## Trecho da página
FERNANDA DA ESCÓSSIA
DA SUCURSAL DO RIO

Durante a noite, os tiros que cortam o morro da Coroa (Catumbi, zona norte do Rio) obrigam o estudante R., 14, a se esconder com o pai, a mãe e o irmão na cozinha do barraco da família.
De manhã, o vigilante Haroldo Torres da Silva, 26, volta para casa em outro morro do Rio, o dos Macacos (Vila Isabel, zona norte). Ele, a mulher e os dois filhos estão dormindo na casa dos patrões, com medo da guerra entre traficantes que disputam o controle da venda de drogas na favela.
No mesmo morro, por causa da mesma guerra, a camelô O., 25, não manda o filho para a escola. Também não arma na rua a barraquinha em que vende guloseimas para alunos de um outro colégio, a Escola Municipal Antônio Fernando da Silveira.

## O que fazer
1. No trecho sobre a guerra do tráfico no Rio, onde o vigilante Haroldo Torres da Silva, a mulher e os dois filhos estão dormindo?
2. Atualize a parte do trecho sobre a guerra do tráfico no Rio entre "No mesmo morro, por" e "Fernando da Silveira.", inclusive, trocando "barraquinha" por "banca".

[Entradas de dados armazenados]
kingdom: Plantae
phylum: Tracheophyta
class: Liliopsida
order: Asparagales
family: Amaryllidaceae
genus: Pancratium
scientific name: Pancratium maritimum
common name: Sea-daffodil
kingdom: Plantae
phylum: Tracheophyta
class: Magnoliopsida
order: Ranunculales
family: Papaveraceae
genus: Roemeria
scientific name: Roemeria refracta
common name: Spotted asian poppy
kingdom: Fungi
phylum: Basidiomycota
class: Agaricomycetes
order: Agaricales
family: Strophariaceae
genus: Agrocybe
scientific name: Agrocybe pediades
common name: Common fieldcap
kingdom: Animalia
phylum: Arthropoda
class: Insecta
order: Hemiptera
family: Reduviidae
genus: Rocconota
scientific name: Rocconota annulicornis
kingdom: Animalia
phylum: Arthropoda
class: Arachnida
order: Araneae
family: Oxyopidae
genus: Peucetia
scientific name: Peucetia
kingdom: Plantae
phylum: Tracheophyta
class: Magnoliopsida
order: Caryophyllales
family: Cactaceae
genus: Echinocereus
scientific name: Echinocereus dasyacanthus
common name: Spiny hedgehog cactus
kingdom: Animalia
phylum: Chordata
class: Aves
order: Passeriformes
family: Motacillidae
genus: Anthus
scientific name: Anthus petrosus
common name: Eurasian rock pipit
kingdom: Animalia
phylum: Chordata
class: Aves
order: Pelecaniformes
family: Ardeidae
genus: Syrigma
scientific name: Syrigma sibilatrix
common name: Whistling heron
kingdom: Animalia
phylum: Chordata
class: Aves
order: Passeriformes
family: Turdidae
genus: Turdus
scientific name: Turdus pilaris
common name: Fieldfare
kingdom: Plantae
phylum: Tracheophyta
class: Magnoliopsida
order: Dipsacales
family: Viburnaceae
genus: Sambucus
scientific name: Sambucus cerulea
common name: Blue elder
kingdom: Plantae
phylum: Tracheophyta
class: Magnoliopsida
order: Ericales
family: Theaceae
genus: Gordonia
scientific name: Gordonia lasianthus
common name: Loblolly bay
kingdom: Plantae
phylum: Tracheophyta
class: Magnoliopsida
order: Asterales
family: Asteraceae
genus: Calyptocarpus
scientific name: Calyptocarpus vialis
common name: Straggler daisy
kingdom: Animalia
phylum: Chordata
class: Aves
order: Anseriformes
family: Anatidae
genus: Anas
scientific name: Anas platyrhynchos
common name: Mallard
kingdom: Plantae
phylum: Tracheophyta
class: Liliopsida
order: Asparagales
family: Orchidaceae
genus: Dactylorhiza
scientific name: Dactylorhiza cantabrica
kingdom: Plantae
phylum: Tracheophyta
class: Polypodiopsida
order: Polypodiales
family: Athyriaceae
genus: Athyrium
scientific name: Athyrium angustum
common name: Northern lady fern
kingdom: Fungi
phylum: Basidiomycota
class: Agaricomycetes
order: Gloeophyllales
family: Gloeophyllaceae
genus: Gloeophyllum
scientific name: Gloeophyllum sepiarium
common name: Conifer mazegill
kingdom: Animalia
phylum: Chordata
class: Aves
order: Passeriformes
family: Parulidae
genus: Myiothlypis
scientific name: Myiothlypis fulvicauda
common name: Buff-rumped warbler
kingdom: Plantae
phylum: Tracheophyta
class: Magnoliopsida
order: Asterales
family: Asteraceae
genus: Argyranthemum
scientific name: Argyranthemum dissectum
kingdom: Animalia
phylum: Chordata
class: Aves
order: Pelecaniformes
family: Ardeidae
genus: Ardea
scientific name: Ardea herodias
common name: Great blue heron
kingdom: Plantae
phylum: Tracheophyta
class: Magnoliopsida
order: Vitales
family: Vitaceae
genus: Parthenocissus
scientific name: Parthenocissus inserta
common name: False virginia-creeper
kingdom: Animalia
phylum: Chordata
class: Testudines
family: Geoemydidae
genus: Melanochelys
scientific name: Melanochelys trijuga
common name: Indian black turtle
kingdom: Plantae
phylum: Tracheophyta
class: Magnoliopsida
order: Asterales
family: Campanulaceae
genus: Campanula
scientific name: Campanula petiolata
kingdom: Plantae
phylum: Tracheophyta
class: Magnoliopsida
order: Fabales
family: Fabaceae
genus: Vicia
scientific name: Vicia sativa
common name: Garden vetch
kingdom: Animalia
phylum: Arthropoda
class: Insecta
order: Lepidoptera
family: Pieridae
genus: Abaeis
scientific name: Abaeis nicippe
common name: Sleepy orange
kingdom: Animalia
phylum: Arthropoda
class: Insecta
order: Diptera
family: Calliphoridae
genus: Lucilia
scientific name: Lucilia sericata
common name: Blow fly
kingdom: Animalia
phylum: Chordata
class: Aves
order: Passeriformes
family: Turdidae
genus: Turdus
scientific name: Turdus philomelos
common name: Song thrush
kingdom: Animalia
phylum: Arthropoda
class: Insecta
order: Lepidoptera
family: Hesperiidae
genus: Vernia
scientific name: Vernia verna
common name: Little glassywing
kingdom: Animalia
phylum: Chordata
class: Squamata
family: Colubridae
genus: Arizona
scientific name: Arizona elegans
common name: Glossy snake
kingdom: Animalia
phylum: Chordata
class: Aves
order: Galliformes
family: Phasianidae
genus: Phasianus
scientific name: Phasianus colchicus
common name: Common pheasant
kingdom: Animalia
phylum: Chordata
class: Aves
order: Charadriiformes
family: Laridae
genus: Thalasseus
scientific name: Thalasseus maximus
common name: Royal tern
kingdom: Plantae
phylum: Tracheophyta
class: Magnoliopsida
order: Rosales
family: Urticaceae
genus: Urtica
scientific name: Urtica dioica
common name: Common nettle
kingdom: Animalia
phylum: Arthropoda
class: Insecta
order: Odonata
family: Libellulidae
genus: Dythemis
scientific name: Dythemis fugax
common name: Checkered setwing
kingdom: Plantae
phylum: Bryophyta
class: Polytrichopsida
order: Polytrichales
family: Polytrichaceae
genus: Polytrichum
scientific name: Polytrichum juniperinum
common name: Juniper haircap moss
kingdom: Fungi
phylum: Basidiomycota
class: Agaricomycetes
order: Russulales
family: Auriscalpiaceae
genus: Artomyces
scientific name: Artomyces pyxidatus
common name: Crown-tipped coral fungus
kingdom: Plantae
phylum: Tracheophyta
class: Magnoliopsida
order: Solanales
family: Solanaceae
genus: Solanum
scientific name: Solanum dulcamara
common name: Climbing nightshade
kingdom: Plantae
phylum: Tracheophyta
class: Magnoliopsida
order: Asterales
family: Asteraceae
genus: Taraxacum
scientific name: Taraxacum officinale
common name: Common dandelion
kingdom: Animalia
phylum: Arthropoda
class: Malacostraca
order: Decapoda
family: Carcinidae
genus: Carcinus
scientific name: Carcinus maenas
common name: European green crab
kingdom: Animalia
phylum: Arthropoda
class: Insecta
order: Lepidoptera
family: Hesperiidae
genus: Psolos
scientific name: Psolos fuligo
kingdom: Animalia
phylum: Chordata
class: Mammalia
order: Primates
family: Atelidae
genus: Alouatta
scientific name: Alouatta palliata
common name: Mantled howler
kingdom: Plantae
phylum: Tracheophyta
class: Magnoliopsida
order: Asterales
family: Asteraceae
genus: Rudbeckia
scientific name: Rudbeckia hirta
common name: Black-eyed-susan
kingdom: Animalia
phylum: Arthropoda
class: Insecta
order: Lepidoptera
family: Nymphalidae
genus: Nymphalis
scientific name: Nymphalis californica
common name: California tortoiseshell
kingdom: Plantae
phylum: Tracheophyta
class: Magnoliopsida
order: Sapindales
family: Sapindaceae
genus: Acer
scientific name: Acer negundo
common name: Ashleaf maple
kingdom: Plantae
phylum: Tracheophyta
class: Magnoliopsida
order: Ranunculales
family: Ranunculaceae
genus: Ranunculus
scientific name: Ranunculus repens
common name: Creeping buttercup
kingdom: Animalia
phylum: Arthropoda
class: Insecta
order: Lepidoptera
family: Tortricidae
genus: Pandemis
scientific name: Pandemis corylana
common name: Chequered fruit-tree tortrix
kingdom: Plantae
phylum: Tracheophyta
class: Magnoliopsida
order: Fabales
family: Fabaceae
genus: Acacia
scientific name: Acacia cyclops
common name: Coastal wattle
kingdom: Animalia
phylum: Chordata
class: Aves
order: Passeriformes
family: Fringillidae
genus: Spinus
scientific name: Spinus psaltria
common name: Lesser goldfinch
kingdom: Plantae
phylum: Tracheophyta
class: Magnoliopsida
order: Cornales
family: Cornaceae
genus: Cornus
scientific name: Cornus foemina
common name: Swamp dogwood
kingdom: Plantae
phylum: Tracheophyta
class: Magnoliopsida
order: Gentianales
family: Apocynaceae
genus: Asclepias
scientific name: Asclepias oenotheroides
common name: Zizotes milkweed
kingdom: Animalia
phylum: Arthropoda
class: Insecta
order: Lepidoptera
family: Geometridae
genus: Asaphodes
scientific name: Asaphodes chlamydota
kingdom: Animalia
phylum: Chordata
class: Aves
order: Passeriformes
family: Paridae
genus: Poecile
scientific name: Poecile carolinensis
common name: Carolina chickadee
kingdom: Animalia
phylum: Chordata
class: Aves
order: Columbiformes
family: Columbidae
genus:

## Respostas por tarefa
1. Na casa dos patrões.

2.
No mesmo morro, por causa da mesma guerra, a camelô O., 25, não manda o filho para a escola. Também não arma na rua a banca em que vende guloseimas para alunos de um outro colégio, a Escola Municipal Antônio Fernando da Silveira.